[Page extract]
In 2000 young voters had broken 48 percent for Gore and 46 percent for Bush. By 2004 the gap was 55 percent of millennial voters casting their ballots for John Kerry versus 45 percent for George W. Bush. In terms of tanning, this was proof that the cultural shift was having political reverberations. More than half of the new young voters, as a matter of fact, were African-American and Hispanic.
To the dismay of Puffy and Russell, a lot of the mainstream media used John Kerry’s loss in the ’04 election as proof that youth in general weren’t showing up and that hip-hop was not the rallying force it was supposed to have been. Both were quoted in the press crying foul. Puffy was accused of being defensive and claiming there was a conspiracy in the media. It bothered him so much that there was no applause for the increase in young voter turnout that he was quoted as saying, “This generation gets knocked down so much for being irresponsible, that this generation doesn’t care, that this generation isn’t interested in things that are serious. Then, something like this happens—four million or so more votes! Young black and Latino kids are voting for the first time, and what are folks saying? I’m not being defensive. I know the truth.”
According to media analysts, the reason that the youth turnout didn’t deliver the vote for John Kerry had to do with the higher-percentage turnouts in all the other demographics as well. Of course, these percentages were based on exit polls and estimates that made certain assumptions. Some of the same voting irregularities that were seen in 2000 were alleged to have happened in 2004—leaving lingering questions.

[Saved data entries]
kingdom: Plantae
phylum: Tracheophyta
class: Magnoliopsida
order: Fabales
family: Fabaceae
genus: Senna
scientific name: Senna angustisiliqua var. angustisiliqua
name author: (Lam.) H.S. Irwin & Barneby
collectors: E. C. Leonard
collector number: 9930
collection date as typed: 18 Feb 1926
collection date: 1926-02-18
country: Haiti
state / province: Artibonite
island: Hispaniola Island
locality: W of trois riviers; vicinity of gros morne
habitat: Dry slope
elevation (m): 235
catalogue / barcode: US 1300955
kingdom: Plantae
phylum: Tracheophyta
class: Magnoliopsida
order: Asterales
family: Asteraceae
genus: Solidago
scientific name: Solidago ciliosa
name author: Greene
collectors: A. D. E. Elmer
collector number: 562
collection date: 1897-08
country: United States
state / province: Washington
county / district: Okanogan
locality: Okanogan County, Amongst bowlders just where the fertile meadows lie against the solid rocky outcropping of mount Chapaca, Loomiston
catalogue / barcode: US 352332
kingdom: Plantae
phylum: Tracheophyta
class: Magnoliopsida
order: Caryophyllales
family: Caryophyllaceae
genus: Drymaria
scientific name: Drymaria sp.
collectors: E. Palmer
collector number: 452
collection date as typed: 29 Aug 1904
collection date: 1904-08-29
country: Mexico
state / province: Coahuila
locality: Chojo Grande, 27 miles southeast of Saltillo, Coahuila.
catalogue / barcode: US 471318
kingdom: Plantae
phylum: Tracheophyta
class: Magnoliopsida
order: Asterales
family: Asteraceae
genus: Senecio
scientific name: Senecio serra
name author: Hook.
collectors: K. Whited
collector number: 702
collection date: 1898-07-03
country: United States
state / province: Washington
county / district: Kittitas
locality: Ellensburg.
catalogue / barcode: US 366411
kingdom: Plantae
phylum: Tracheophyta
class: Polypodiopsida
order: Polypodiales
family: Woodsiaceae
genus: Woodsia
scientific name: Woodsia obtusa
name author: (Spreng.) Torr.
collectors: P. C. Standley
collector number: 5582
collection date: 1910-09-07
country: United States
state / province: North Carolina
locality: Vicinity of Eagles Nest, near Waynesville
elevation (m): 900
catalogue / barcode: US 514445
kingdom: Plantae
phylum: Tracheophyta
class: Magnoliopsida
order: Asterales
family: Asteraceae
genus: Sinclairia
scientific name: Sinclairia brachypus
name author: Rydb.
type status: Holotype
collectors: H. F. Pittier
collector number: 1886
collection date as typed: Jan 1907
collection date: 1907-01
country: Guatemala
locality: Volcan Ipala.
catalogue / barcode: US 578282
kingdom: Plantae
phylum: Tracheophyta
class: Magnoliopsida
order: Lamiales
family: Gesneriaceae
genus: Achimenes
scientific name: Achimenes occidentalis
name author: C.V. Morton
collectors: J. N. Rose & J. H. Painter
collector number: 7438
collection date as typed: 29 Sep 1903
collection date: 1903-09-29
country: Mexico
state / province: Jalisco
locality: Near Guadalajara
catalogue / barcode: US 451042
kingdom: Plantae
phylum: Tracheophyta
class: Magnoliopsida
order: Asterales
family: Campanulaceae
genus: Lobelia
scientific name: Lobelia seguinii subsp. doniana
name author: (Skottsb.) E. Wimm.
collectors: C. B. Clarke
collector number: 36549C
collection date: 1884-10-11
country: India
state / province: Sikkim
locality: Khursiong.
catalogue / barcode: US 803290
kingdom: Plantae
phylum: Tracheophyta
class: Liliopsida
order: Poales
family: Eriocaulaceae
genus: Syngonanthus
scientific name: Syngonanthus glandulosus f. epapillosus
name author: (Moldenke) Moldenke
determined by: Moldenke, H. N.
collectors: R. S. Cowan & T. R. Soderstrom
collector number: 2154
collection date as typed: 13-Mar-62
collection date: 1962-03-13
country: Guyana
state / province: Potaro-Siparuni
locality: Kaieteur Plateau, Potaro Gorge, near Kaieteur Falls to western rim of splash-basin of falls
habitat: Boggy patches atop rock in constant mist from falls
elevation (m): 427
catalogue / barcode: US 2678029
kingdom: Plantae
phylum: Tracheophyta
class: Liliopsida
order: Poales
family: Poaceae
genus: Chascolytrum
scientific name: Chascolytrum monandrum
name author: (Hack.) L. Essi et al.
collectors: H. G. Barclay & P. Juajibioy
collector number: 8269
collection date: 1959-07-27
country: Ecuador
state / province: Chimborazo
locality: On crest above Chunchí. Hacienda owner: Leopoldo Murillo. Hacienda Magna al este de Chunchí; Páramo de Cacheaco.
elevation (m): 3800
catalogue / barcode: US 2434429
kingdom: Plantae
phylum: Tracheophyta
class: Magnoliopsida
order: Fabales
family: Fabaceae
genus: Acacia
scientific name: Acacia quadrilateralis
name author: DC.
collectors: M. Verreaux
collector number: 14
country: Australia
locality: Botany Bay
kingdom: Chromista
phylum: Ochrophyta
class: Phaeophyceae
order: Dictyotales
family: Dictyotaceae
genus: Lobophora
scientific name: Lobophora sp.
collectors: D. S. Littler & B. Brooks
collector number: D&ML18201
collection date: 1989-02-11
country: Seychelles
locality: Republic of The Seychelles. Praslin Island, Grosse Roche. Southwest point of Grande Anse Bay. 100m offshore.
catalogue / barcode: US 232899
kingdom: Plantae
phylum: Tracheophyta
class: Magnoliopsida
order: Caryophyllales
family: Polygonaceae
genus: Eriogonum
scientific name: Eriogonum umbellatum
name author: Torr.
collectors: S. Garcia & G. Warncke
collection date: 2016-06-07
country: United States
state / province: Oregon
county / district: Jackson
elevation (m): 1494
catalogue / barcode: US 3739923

[Work task] Rewrite the paragraph of the youth voting excerpt that begins "According to media analysts" as a short bulleted list that keeps its main facts.

[Output of the exercise]
- Media analysts said the youth turnout failed to deliver the vote for John Kerry because turnout percentages were also higher in all the other demographics.
- These percentages came from exit polls and estimates built on certain assumptions.
- Some of the voting irregularities seen in 2000 were alleged to have recurred in 2004, leaving lingering questions.